Dit is vaste rechtspraak van de Centrale Raad van Beroep.[5] Bij de beoordeling van het evenredigheidsbeginsel gaat het om de vraag of sprake is van een evenwichtige belangenafweging. De rechtbank is van oordeel dat niet is gebleken van een onevenwichtige belangenafweging door het college. Op de vraag van de rechtbank heeft het college aangegeven dat het voor gevallen als hier aan de orde geen specifiek beleid hanteert. Het college zal alleen bij dringende redenen afzien van terugvordering. Dringende redenen zijn volgens het college naar aanleiding van het bezwaarschrift en de hoorzitting niet gebleken. Daarbij heeft het college aangegeven dat eiser over de mogelijkheid dat hij bijstand zou moeten terugbetalen bij de beëindiging van de bijstand al is geïnformeerd. Bovendien is terugvordering altijd nadelig maar niet dusdanig dat de terugvordering onevenredig is, aldus het college. De rechtbank stelt voorop dat de bijstand een vangnetvoorziening is en terecht moet komen bij diegenen die het echt nodig hebben. Het college zal zorgvuldig moeten omgaan met de beschikbare middelen. De rechtbank heeft verder ook geen bijzondere omstandigheden gelezen in het dossier die maken dat het college had moeten afzien van terugvordering. Van financiële problemen die zijn ontstaan door de terugvordering is niet gebleken. Sterker nog, uit het dossier volgt dat eiser het teruggevorderde bedrag al heeft voldaan.

Conclusie en gevolgen

  1. Het beroep is ongegrond. Eiser krijgt geen gelijk. Eiser krijgt het griffierecht niet terug. Hij krijgt ook geen vergoeding van zijn proceskosten.

Beslissing

De rechtbank verklaart het beroep ongegrond.
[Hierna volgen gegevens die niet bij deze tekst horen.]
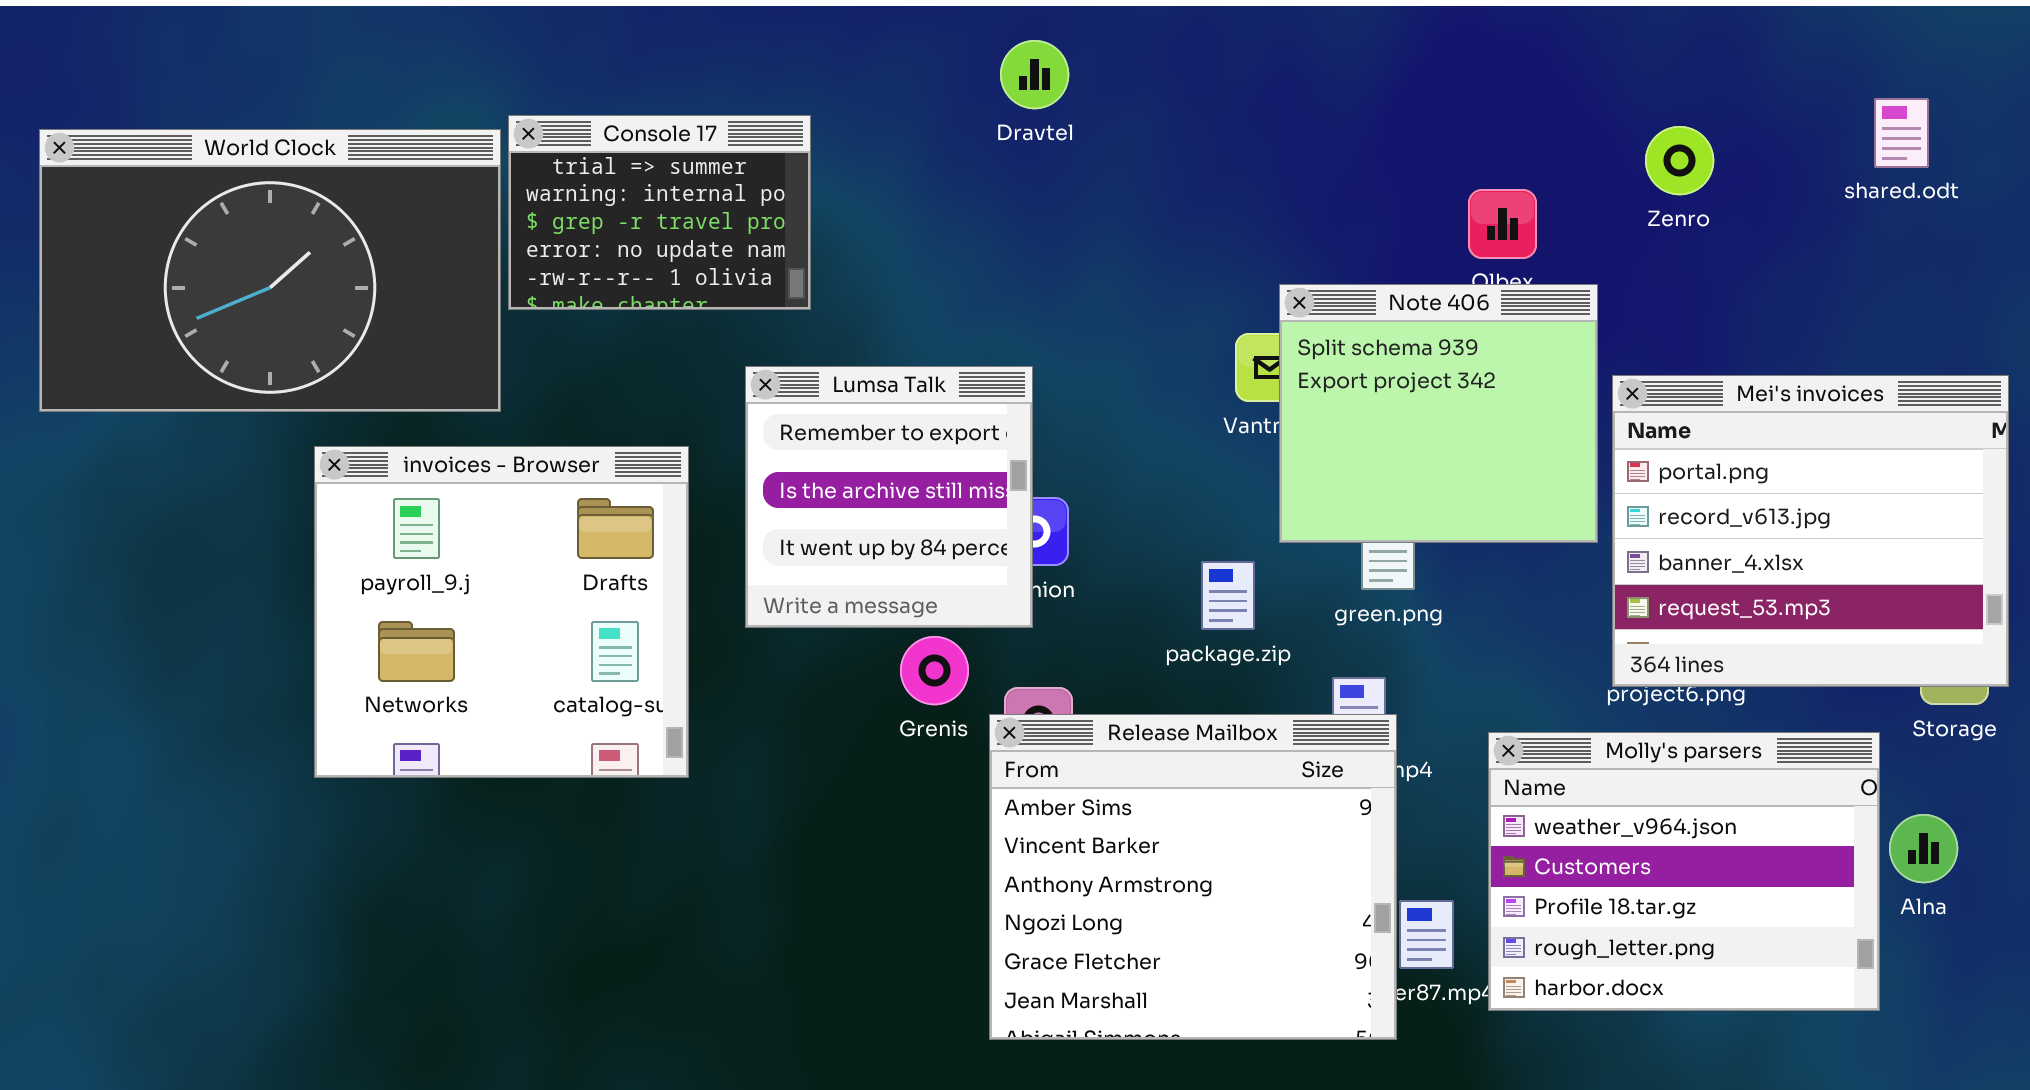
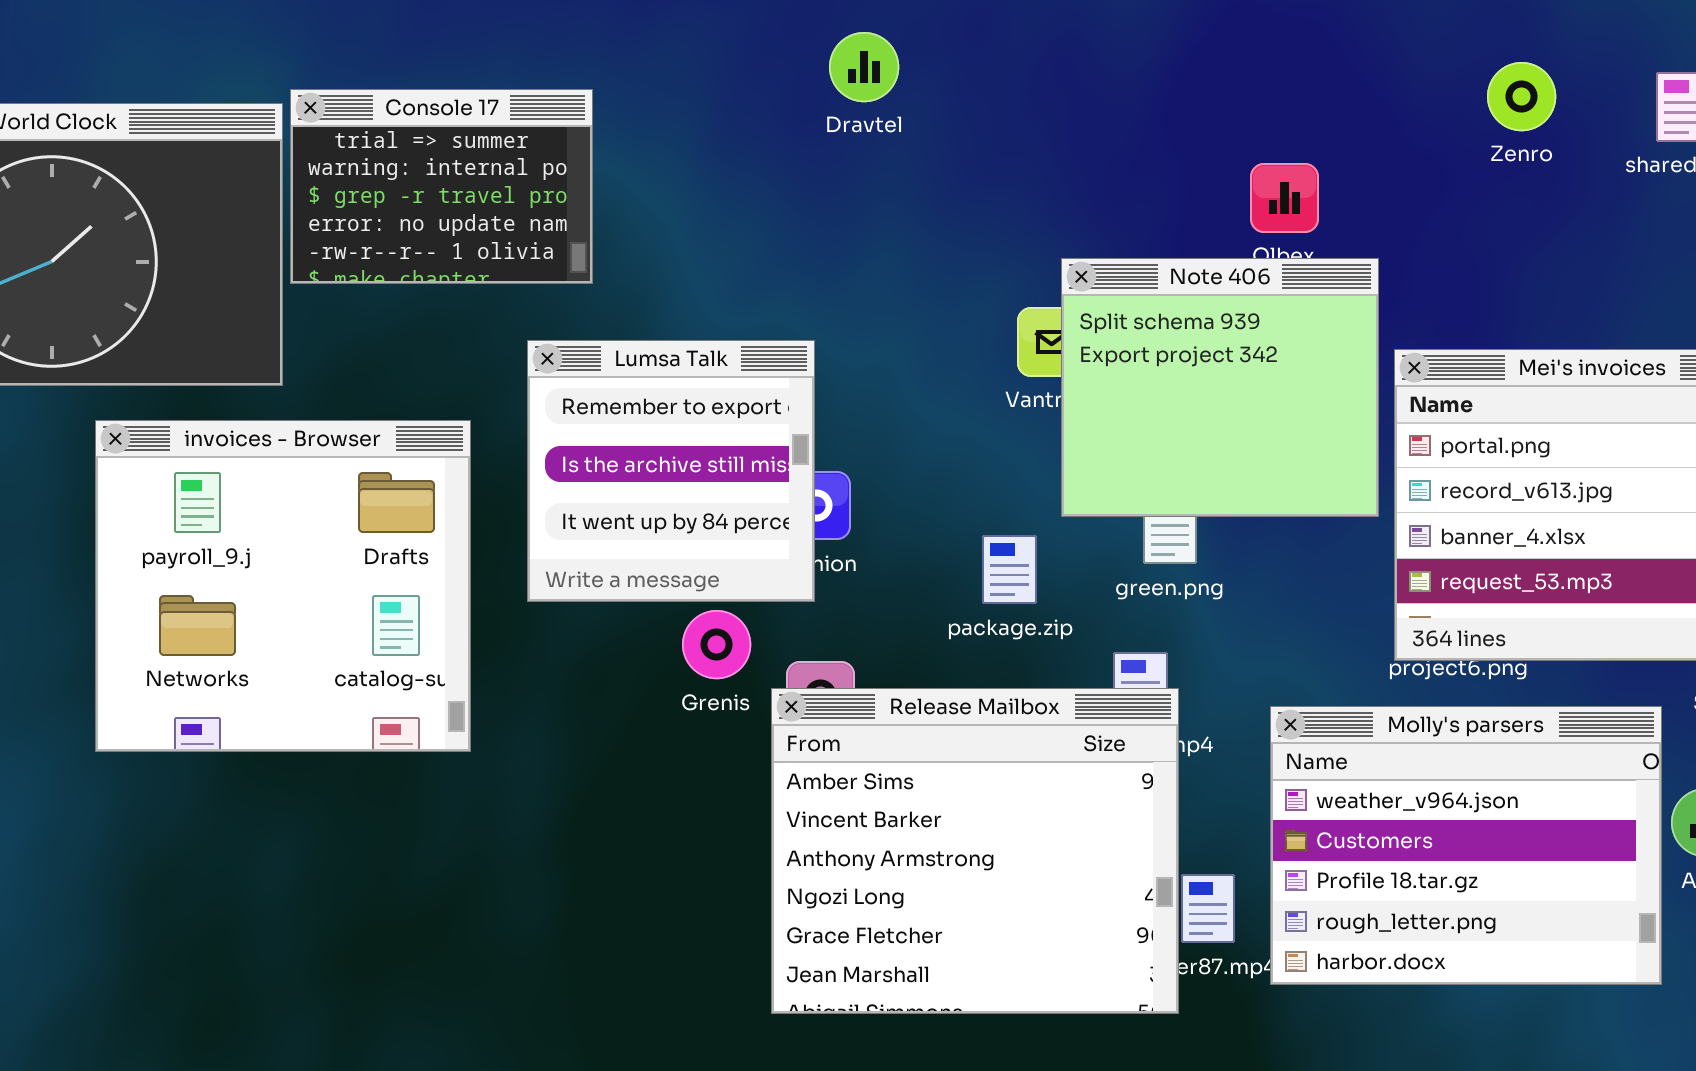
Dravtel: [1000,40,1069,109] -> [829,32,899,102], moved
Zenro: [1645,126,1714,195] -> [1487,62,1556,131], moved

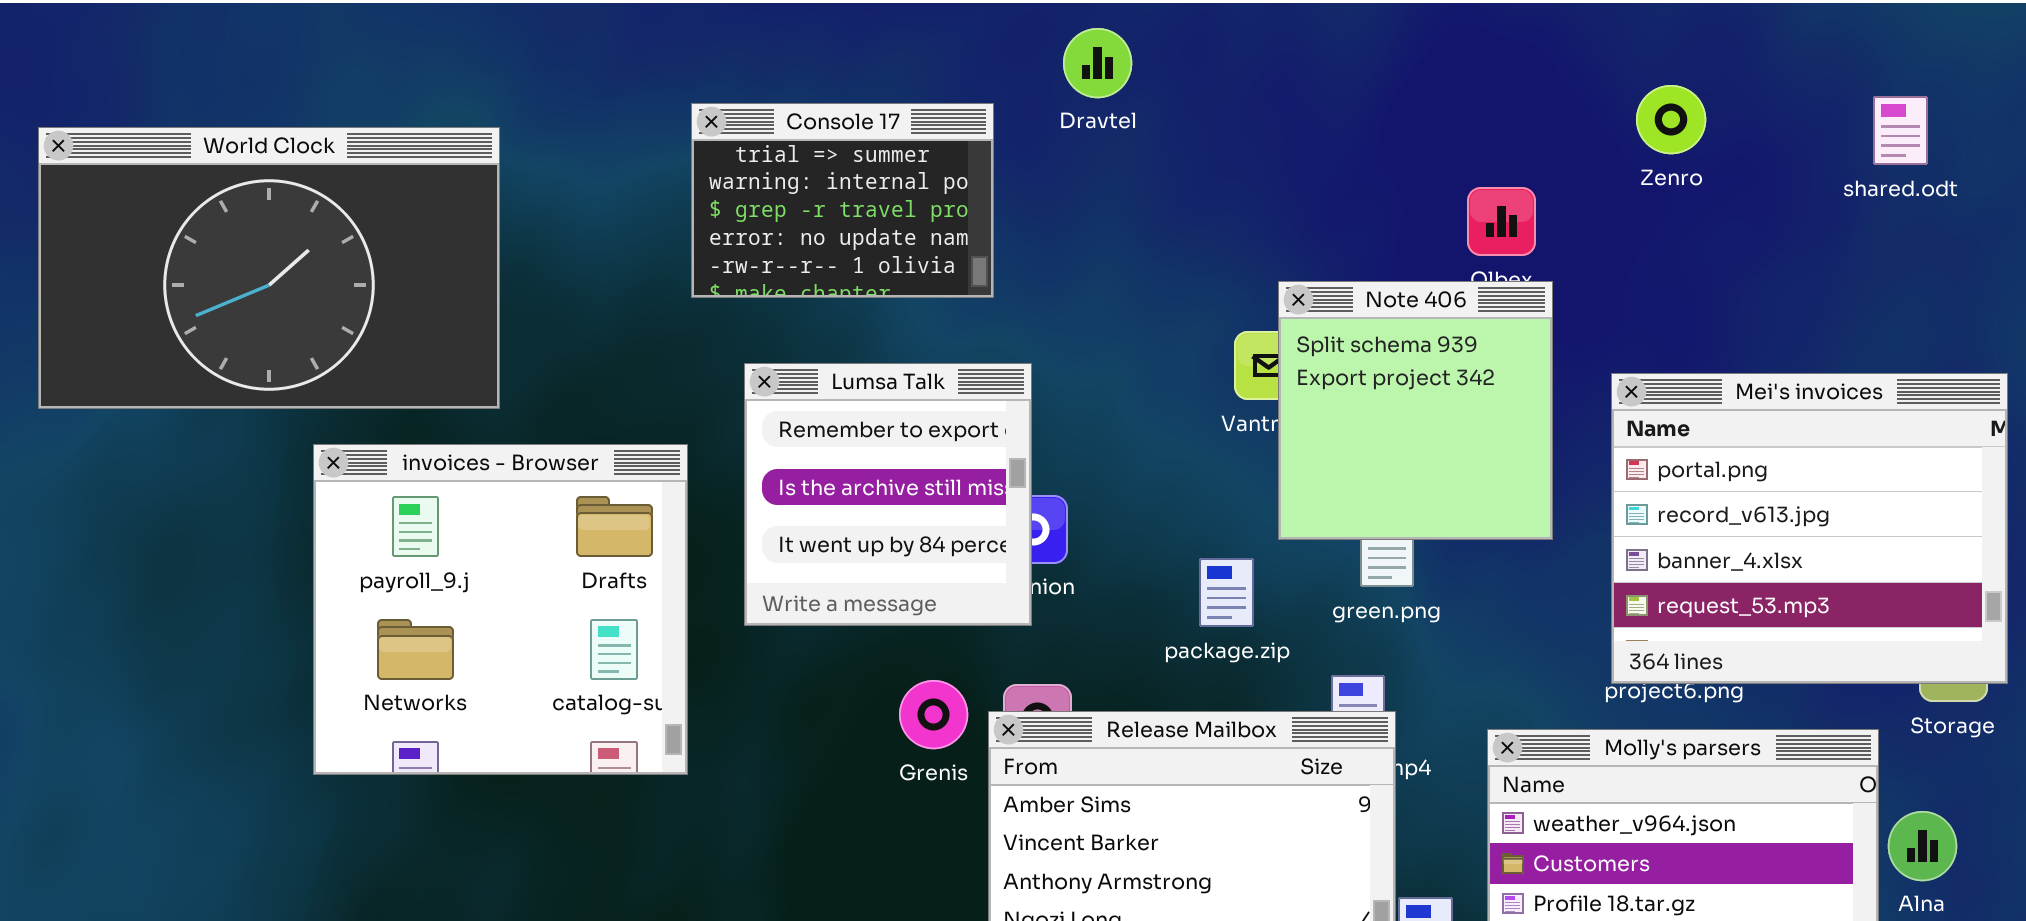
Dravtel: [829,32,899,102] -> [1063,28,1132,98], moved
Zenro: [1487,62,1556,131] -> [1636,85,1706,154], moved
Console 17: [290,89,593,284] -> [691,103,994,298], moved
Note 406: [1061,258,1379,517] -> [1278,281,1553,540], resized
Grenis: [682,610,751,679] -> [899,680,968,749], moved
Deze uitspraak is gedaan door mr. J.M.C. Schuurman-Kleijberg, rechter, in aanwezigheid van mr. K.V. van Weert, griffier.

Uitgesproken in het openbaar op

Een afschrift van deze uitspraak is verzonden aan partijen op:

Informatie over hoger beroep

Een partij die het niet eens is met deze uitspraak, kan een hogerberoepschrift sturen naar de Centrale Raad van Beroep waarin wordt uitgelegd waarom deze partij het niet eens is met deze uitspraak. Het hogerberoepschrift moet worden ingediend binnen zes weken na de dag waarop deze uitspraak is verzonden.

Digitaal hoger beroep instellen kan via “Formulieren en inloggen” op www.rechtspraak.nl. Hoger beroep instellen kan eventueel ook nog steeds door verzending van een brief aan de Centrale Raad van Beroep, Postbus 16002, 3500 DA Utrecht.

Kan de indiener de behandeling van het hoger beroep niet afwachten, omdat de zaak spoed heeft, dan kan de indiener de voorzieningenrechter van de Centrale Raad van Beroep vragen om een voorlopige voorziening (een tijdelijke maatregel) te treffen.

Dit volgt uit de laatste volzin van artikel 31, eerste lid, van de Pw.

€ 1.546 maal 5/12.

Zie onder meer de uitspraak van de Centrale Raad van Beroep van 15 april 2025, ECLI:NL:CRVB:2025:752.

Zie artikel 8:8 van de Wet inkomstenbelasting 2001.

Uitspraken van 11 oktober 2022, ECLI:NL:CRVB:2022:2207 en 31 juli 2024, ECLI:NL:CRVB:2024:1696.


Voetnoten

Dit volgt uit de laatste volzin van artikel 31, eerste lid, van de Pw.

€ 1.546 maal 5/12.

Zie onder meer de uitspraak van de Centrale Raad van Beroep van 15 april 2025, ECLI:NL:CRVB:2025:752.

Zie artikel 8:8 van de Wet inkomstenbelasting 2001.

Uitspraken van 11 oktober 2022, ECLI:NL:CRVB:2022:2207 en 31 juli 2024, ECLI:NL:CRVB:2024:1696.